Well... A little bit better. Maybe we should try undersample? But the data is too low. So, no.

Agh, don't have anymore idea with the knowledge I have right now! Any feedback on this (how to stabilize the PR curve) will be much appreciated!

Problem:
* Recall > 0.8 will make the precision nosedive

**Threshold tuning (to maximize recall)**

In [56]:
tr = 0.4
# crate a new column for the predicted class based on predicted probabilities and threshold
y_test_proba['y_test_class_predicted'] = np.where(y_test_proba['y_hat_test_proba'] > tr, 1, 0)
# create the confusion matrix
ConfusionMatrixDisplay.from_predictions(y_test, y_test_proba['y_test_class_predicted'])

In [57]:
print(classification_report(y_test, y_test_proba['y_test_class_predicted']))

Okay, this is the best that I can do right now.

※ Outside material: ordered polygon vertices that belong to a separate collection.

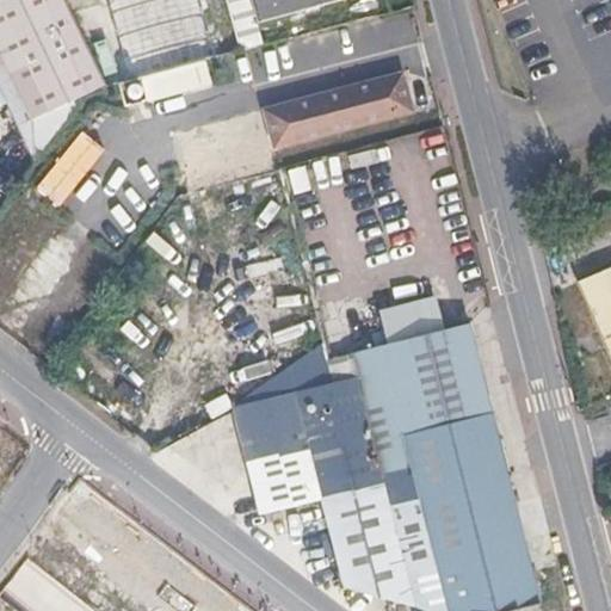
[(100,80),(61,0),(0,0),(0,56),(29,116),(100,80)]
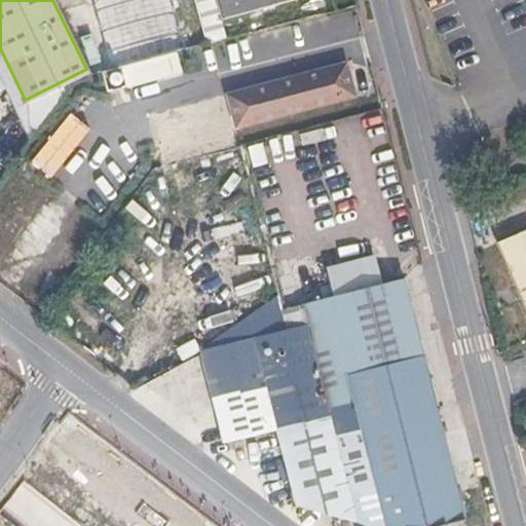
[(184,47),(171,0),(91,0),(92,5),(109,67),(184,47)]
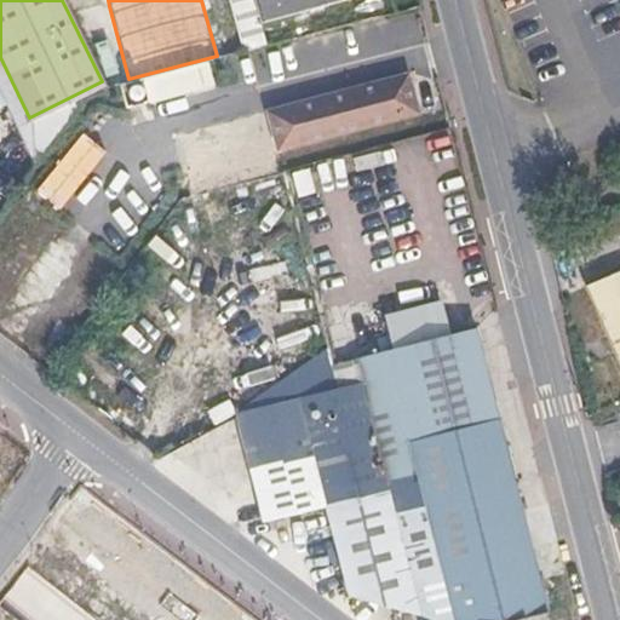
[(242,0),(251,32),(367,0),(242,0)]
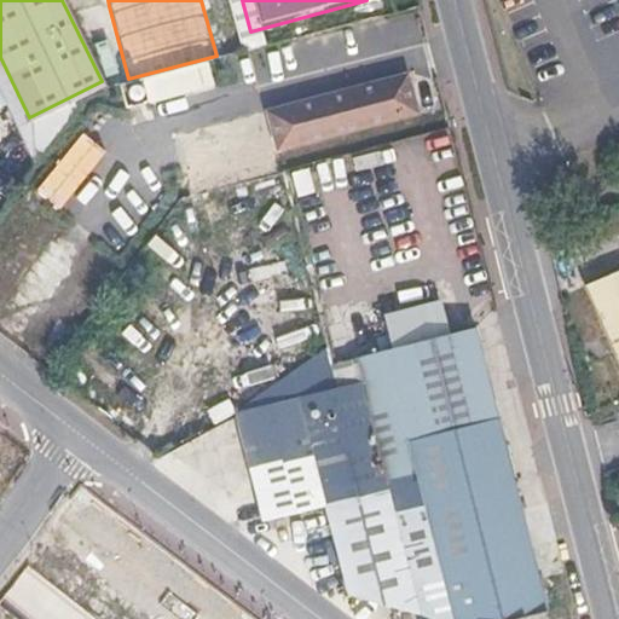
[(401,76),(265,110),(275,146),(411,111),(401,76)]
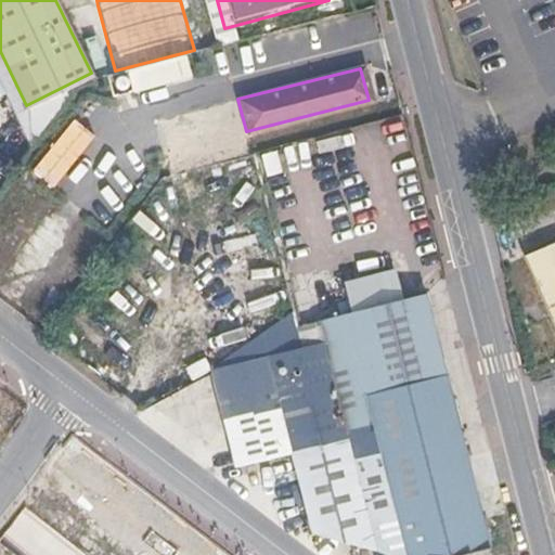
[(170,172),(246,152),(232,99),(155,119),(170,172)]
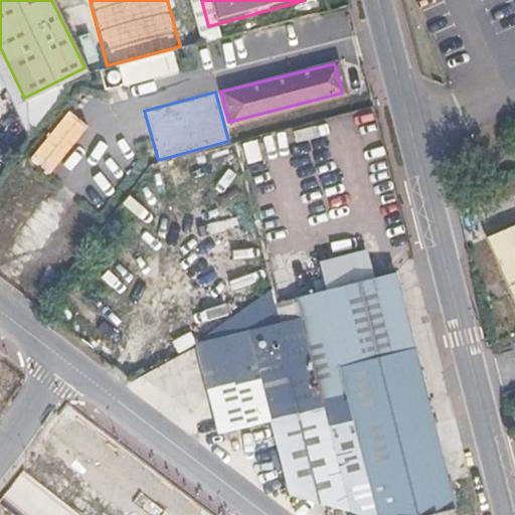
[(514,225),(487,237),(514,302),(514,225)]
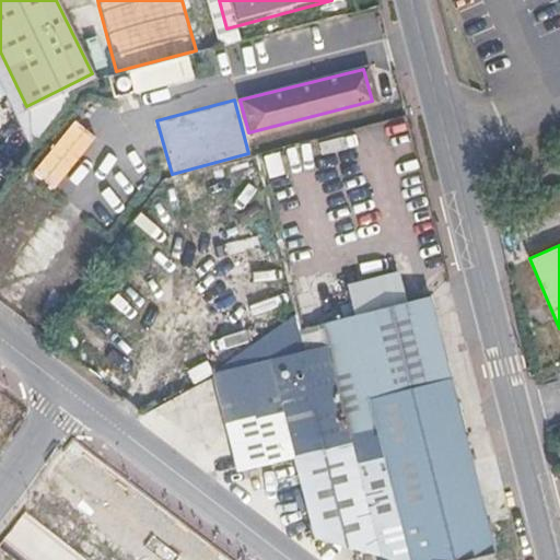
[(317,537),(392,559),(409,559),(370,397),(451,377),(431,298),(318,326),(324,346),(216,373),(241,470),(267,464),(278,483),(288,482),(293,506),(295,506),(301,526),(313,524),(317,537)]
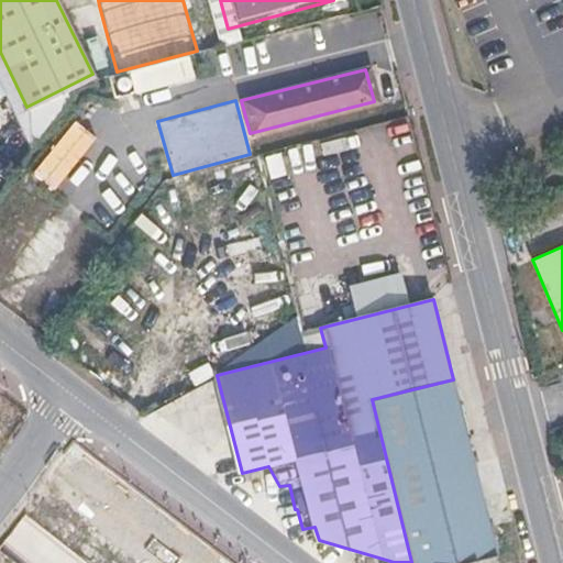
[(372,399),(411,562),(465,562),(496,555),(453,379),(372,399)]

# How the model can be used?

Based on the precision recall score:
* We can slash 94% of the ineffective marketing cost
* The model can predict up to 81% of the available potential customer to be pitched, 
* Precision of 0.79 -> means that every 5 potential customer predicted, there is 1/5 chance that the one predicted actually isn't potential.

In [58]:
def last_model(df_test, model = xgb2):
    df = df_test.copy()
    tr = 0.4
    
    prob = model.predict_proba(df)[:][: , 1]
    pred = np.where(prob > tr, 1, 0)
    return pred

We'll see how much of last year customer that's actually potential, but because they didn't get pitched by the company, they didn't take the product.

In [59]:
filter1 = df['TypeofContact'] == 'Self Enquiry'
filter2 = df['ProdTaken'] == 0
df_test = df[filter1 & filter2]
df_test.head()

In [60]:
df_testx = data_processing(df_test)
df_test['ProdTakenpred'] = last_model(df_test = df_testx)
df_test['ProdTaken_Pot'] = df_test['ProdTakenpred'].apply(lambda x: "Potential" if x == 1 else "Not potential")

In [61]:
g = df_test.ProdTaken_Pot.value_counts().plot(kind = 'barh')

for p in g.patches:
    g.annotate(format(p.get_width(), '0'),
               xy = (p.get_x() + p.get_width() / 2,
                     p.get_y() + p.get_height() / 2,),
               ha = 'center',
               va = 'center',
               color = 'white'
              )

Based on the plot, we actually have 530 potential customer that is predicted will take the product if pitched by our company.